Interesting weekend in the backyard. We had our first warm spring day on Saturday and the temperature shot up to 20 degrees Celsius – lovely! All of a sudden the backyard was a swirling sea of bees. The air was think with bees for about an hour and then the wild swarm settled in a large ball on the jasmine vine on our back fence. This is the second wild swarm that we have attracted to our backyard in the last two years. The sound of a swarm of bees is flight is truly deafening, more like the roar of jet engines than a gentle hum – amazing!
I called a ‘Swarm Collection’ beekeeper from the Southside Beekeepers and she arrived very quickly to start collecting the bees. Now I wish I had taken photos of this process but it was too exciting to even think about tearing my eyeballs away for a moment. I even suited up myself to help (I held the cardboard box)!
Essentially the beekeeper used a large soft brush called a ‘Bee Brush’ to sweep the bees off the vine and into a large cardboard box. Once the bees were in the box they were gently transfered to a hive box (see photo). We actually saw the Queen Bee slide into the hive and once she was installed any bees still in flight started to move towards the hive box. The bees that had settled on the pale-pink-sheet we had laid on the ground under the swarm all turned around and formed neat cues to crawl up the sheet into the hive door – strangest thing I’ve ever seen.
By dusk on Sunday all the bees had settled in the hive. The beekeeper then taped the box closed after giving the bees two hive frames of honey (food and water). The bees were then on their way to a new permanent home with a backyard vegie grower only a few suburbs away from me.

That sounds like an exciting day.
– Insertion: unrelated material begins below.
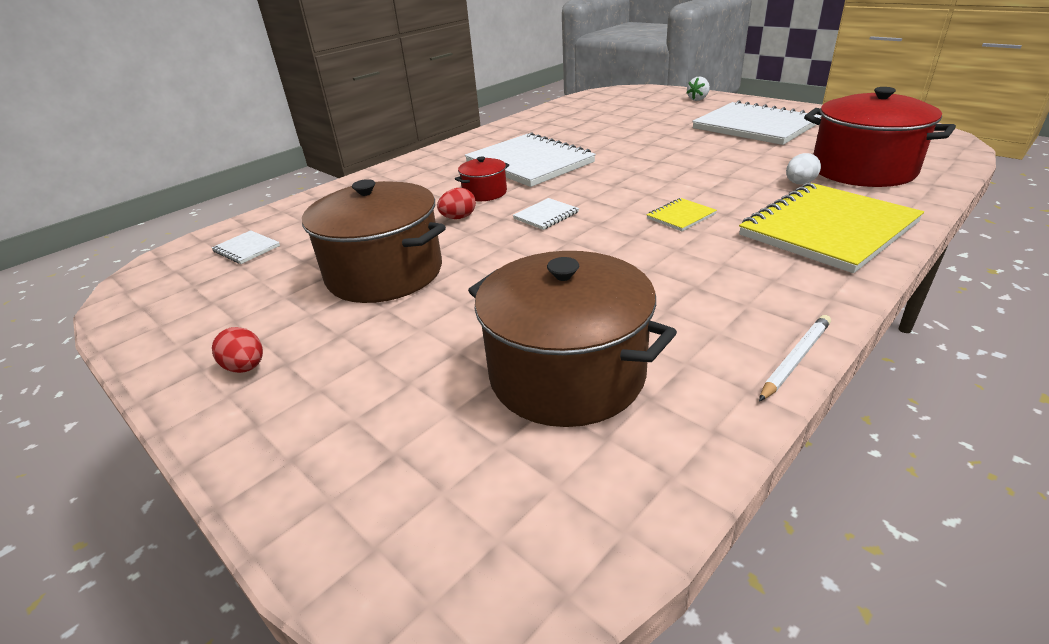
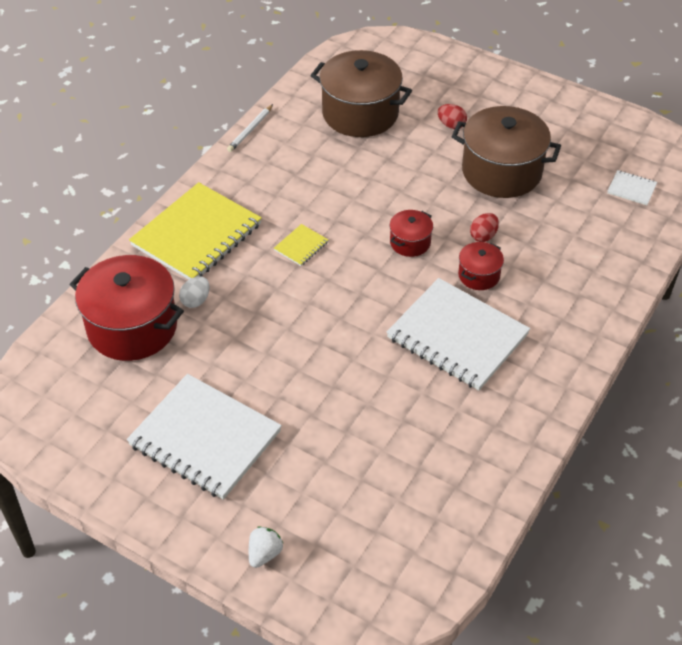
camera: 165 degrees right, 15 degrees up
(246, 367) = (528, 102): red egg -> red egg (451, 125)
(546, 215) = (410, 242): white notebook -> red pot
I have always felt like it would be the complete vegetable garden if you kept bees and enjoyed delicious honey. Friends of mine are starting beekeeping and it is something I have promised myself that I will do once I get moved into a more suitable, permanent home.
Bees are a great addition to any vegetable garden as they help our fruit and vegetables to pollinate. It is a great idea to add flowers into our gardens to attract bees and predators into our garden. This always reduces the aphids that attack our plants.
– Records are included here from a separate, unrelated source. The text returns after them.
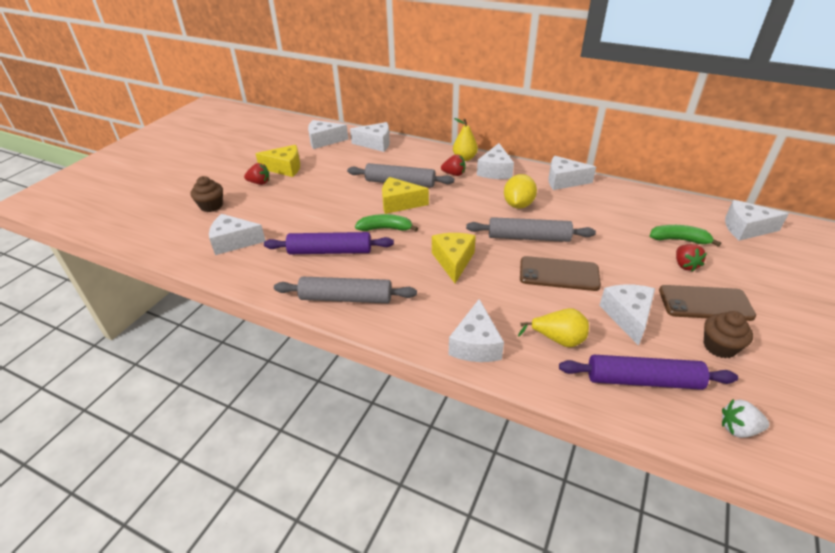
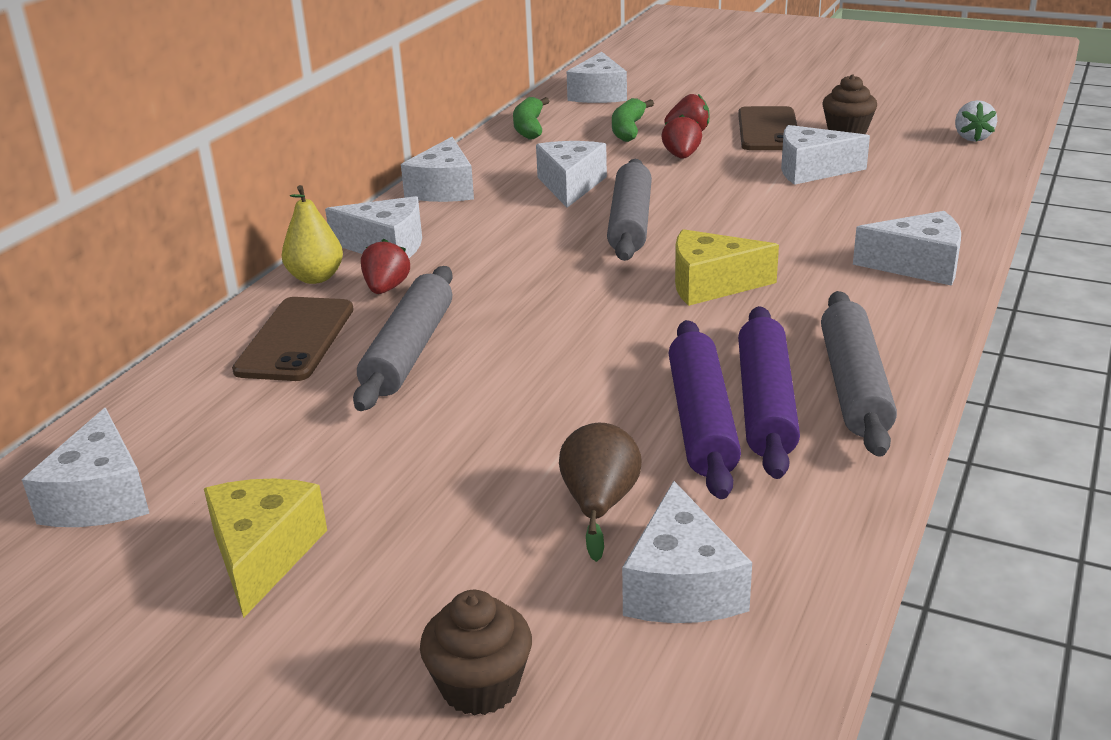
camera: 90 degrees left, 10 degrees down
(259, 183) = (347, 597): red strawberry -> red strawberry (681, 156)
(284, 226) = (599, 505): none -> brown pear
(375, 144) = (176, 399): white cheese -> white cheese (570, 185)
(385, 228) = (607, 358): green banana -> green banana (529, 127)
(399, 203) = (504, 347): yellow cheese -> none
(518, 205) = (523, 228): yellow lemon -> none
(558, 339) = (878, 212): yellow pear -> none
(559, 274) = (728, 205): brown phone -> brown phone (295, 339)
(643, 380) = (926, 171): purple rolling pin -> purple rolling pin (765, 404)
Bio-diversity in our gardens is to be encouraged.
Love the blog. Great content.
Best wishes
Peter
Thanks Peter, nice to hear from you. Certainly my vegetable garden and fruit trees have been more productive since I started my hive two years ago. Until then lots of pollination failure. I find it a great ‘nod from nature’ that my garden is now acting as an invertebrate and bird magnet
Look forward to hearing that you have started keeping bees yourself.